Full Year 2021 Highlights:
- Total revenue was $7.22 billion for 2021 versus $3.78 billion in 2020. Revenue before fuel surcharge of $6.47 billion was up 86% compared to the prior year.
- Operating income totaled $889.2 million, or 14% of revenue before fuel surcharge, an increase of 113% compared to $416.6 million and 12% of revenue before fuel surcharge in the prior year. The increase is mainly attributable to the contributions from acquisitions, including a bargain purchase gain of $193.5 million, and despite a decrease in the Canadian Emergency Wage Subsidy of $40.0 million and an expense recognized on the mark-to-market of the DSUs of $22.9 million.
- Net income was $664.4 million, or $6.97 per diluted share, compared to $275.7 million, or $3.03 per diluted share a year earlier. Adjusted net income and Adjusted EPS, non-IFRS measures, were $498.3 million, or $5.23 per diluted share, compared to $299.8 million, or $3.30 per diluted share the prior year period.
- During 2021, total revenue grew 21% for Package and Courier, 378% for Less-Than-Truckload, 24% for Truckload and 76% for Logistics relative to the prior year. Operating income was up 38% for Package and Courier, 449% for Less-Than-Truckload, 12% for Truckload and 69% for Logistics.
Summary:
TFI International (TFII-T) was a known entity to me when I worked in the technology sector. One of our target markets was the trucking industry. TFI International was acquiring our customers and prospects at a rapid pace, and they seemed to integrate their acquisitions very well. As an investor, they first came on our radar in 2020 when we noticed that they were knocking on the door of becoming a DGI candidate and meeting our ten-year dividend growth streak criteria. We were fortunate to initiate a position at that time and ride the ecommerce wave over the next few years. During that time, TFI International continued to acquire and integrate, growing their earnings at an even faster rate. It has only been recently that the company’s fundamentals and stock price came back in alignment.
Coming off an amazing 2021 with an over 100% return on its stock price, it was only a matter of time until TFII-T’s P/E came back closer to its historical average. As of last Thursday, the company’s stock price was down ~-27% YTD bringing its P/E down below its ten-year average.

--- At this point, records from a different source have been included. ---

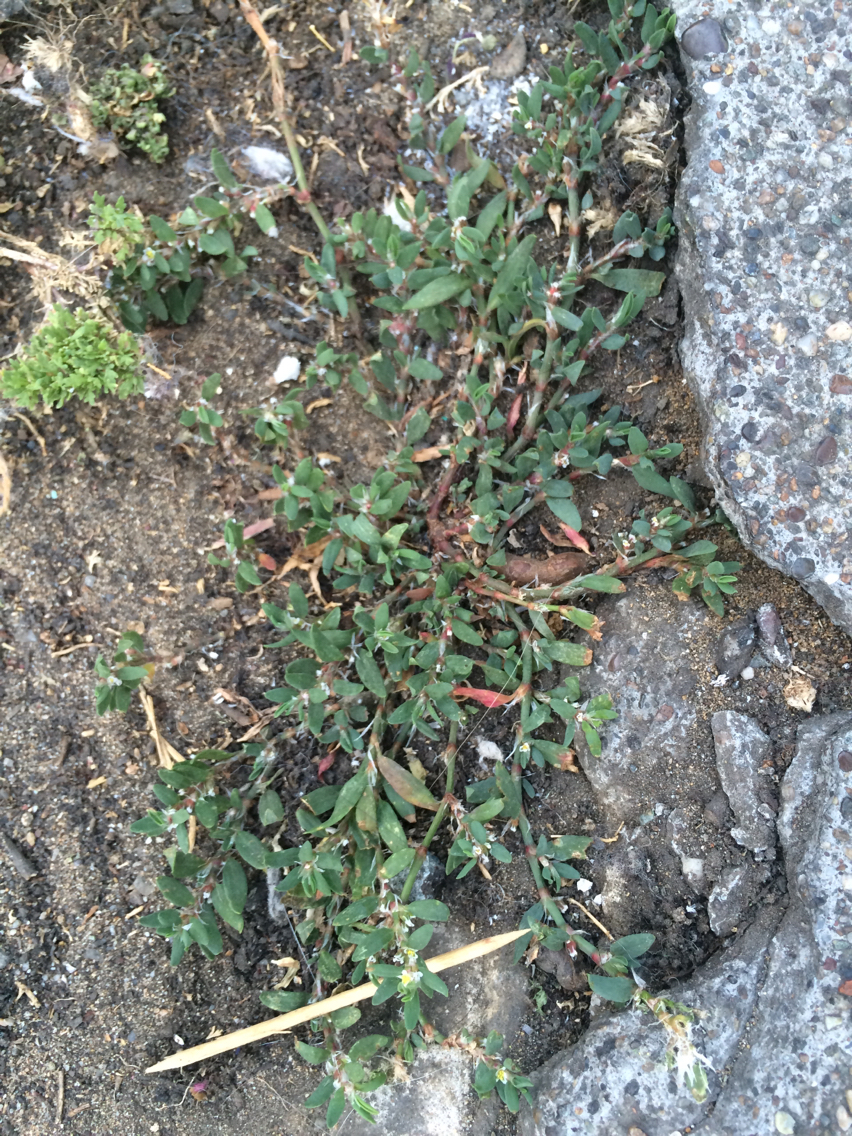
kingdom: Plantae
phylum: Tracheophyta
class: Magnoliopsida
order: Caryophyllales
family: Polygonaceae
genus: Polygonum
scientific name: Polygonum aviculare
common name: Prostrate knotweed
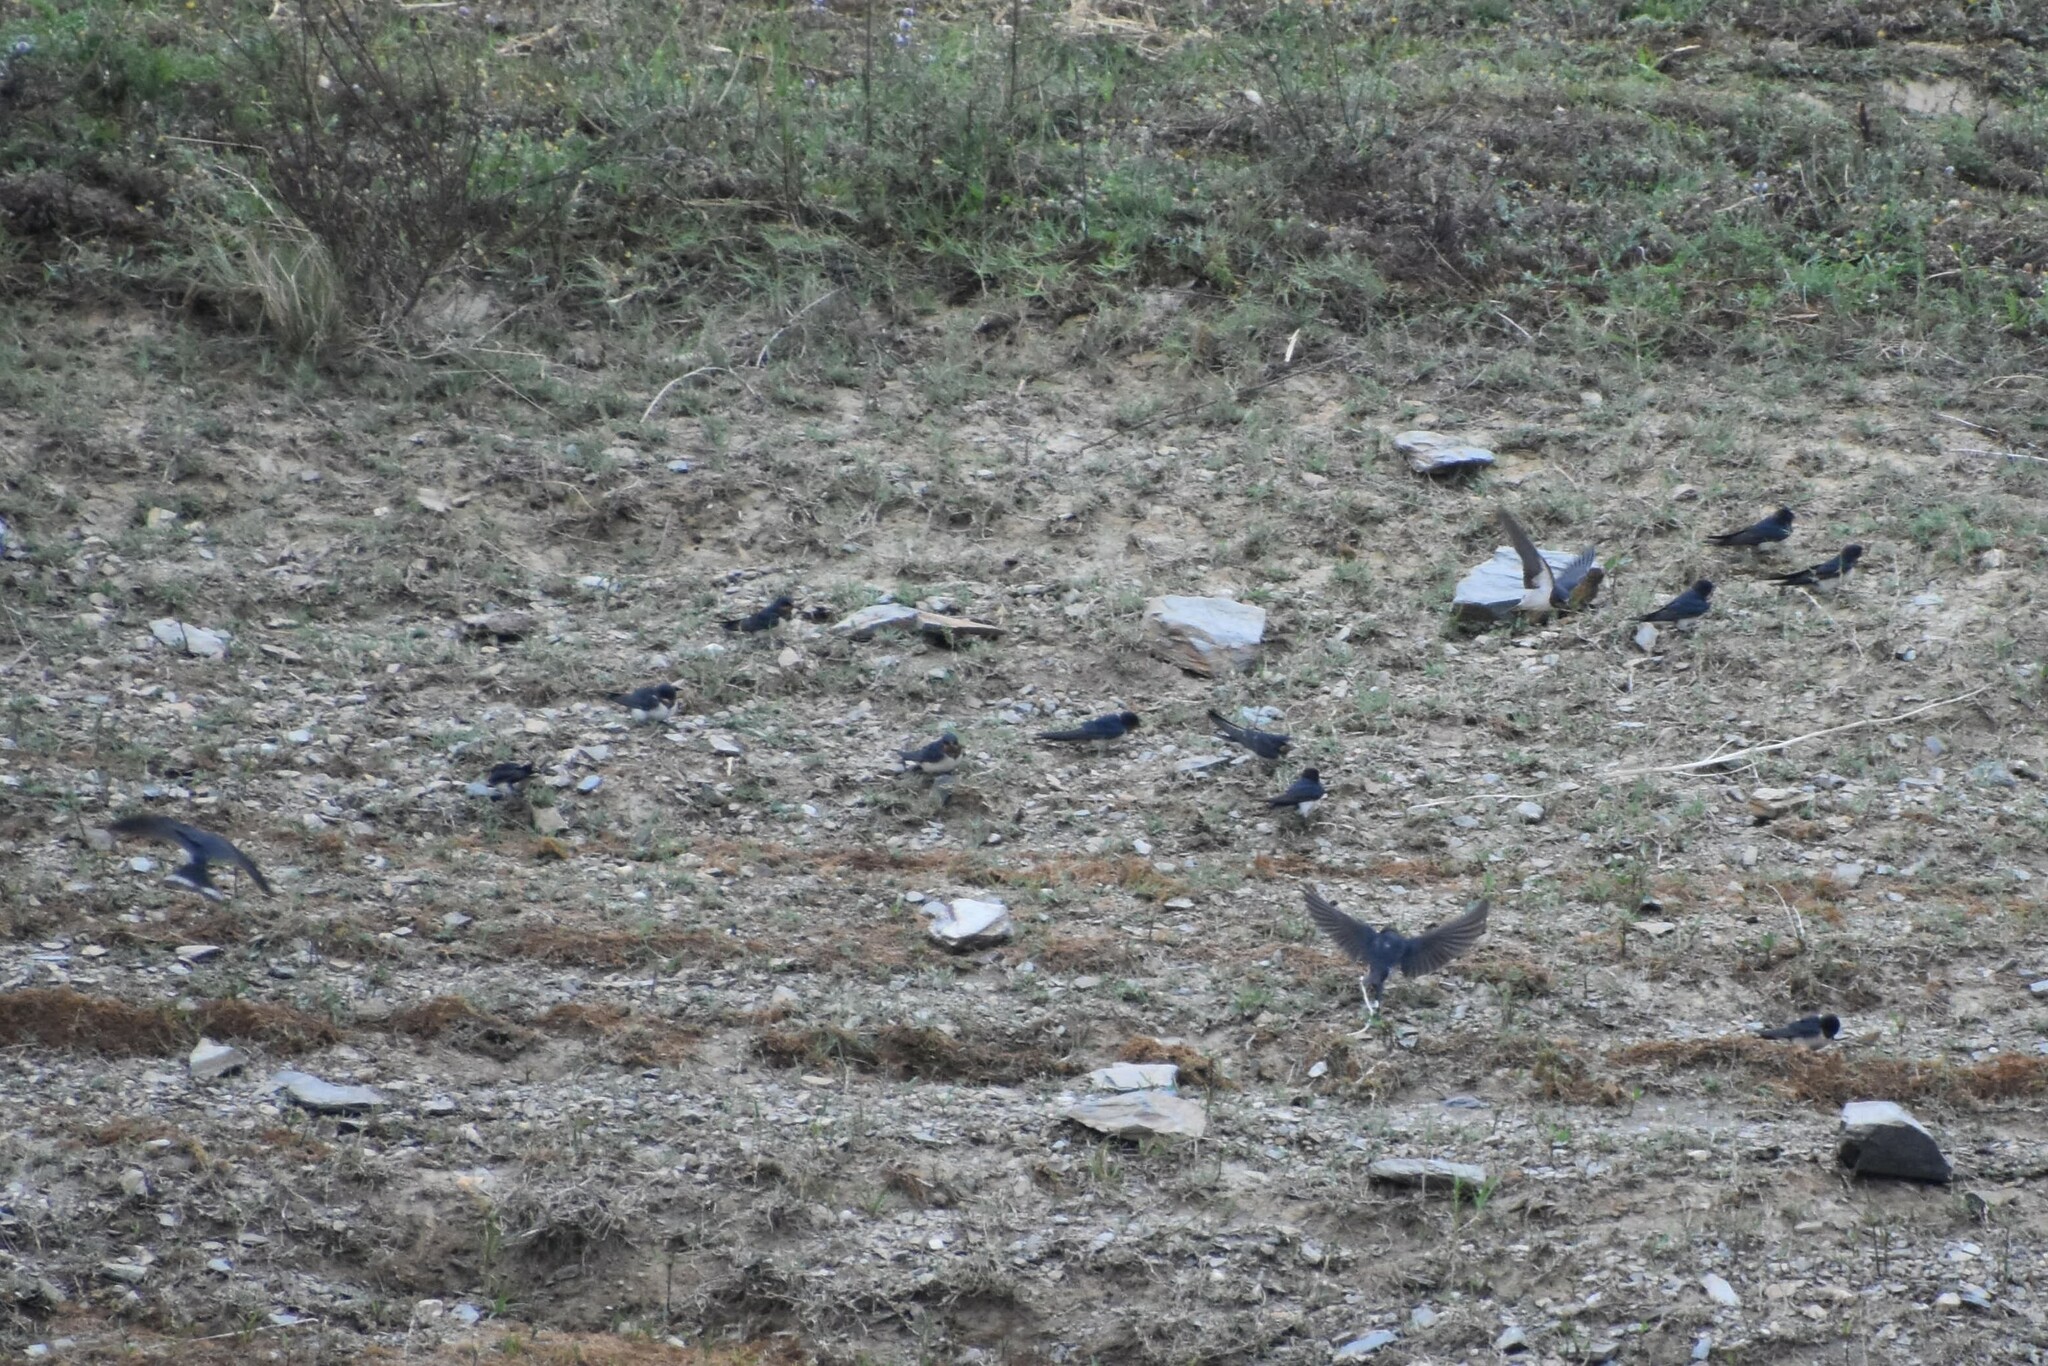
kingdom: Animalia
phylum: Chordata
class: Aves
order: Passeriformes
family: Hirundinidae
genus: Hirundo
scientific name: Hirundo rustica
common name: Barn swallow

Trucking likes high growth and high inflation economies both of which are under pressure currently. Short term investors looking to initiate or add to their positions must be aware that both growth and inflation rates of change are decelerating which means there may be more bad news to come for this sector. Longer term investors are watching carefully. Based on the fundamentals alone, the company appears ‘sensibly priced’ today.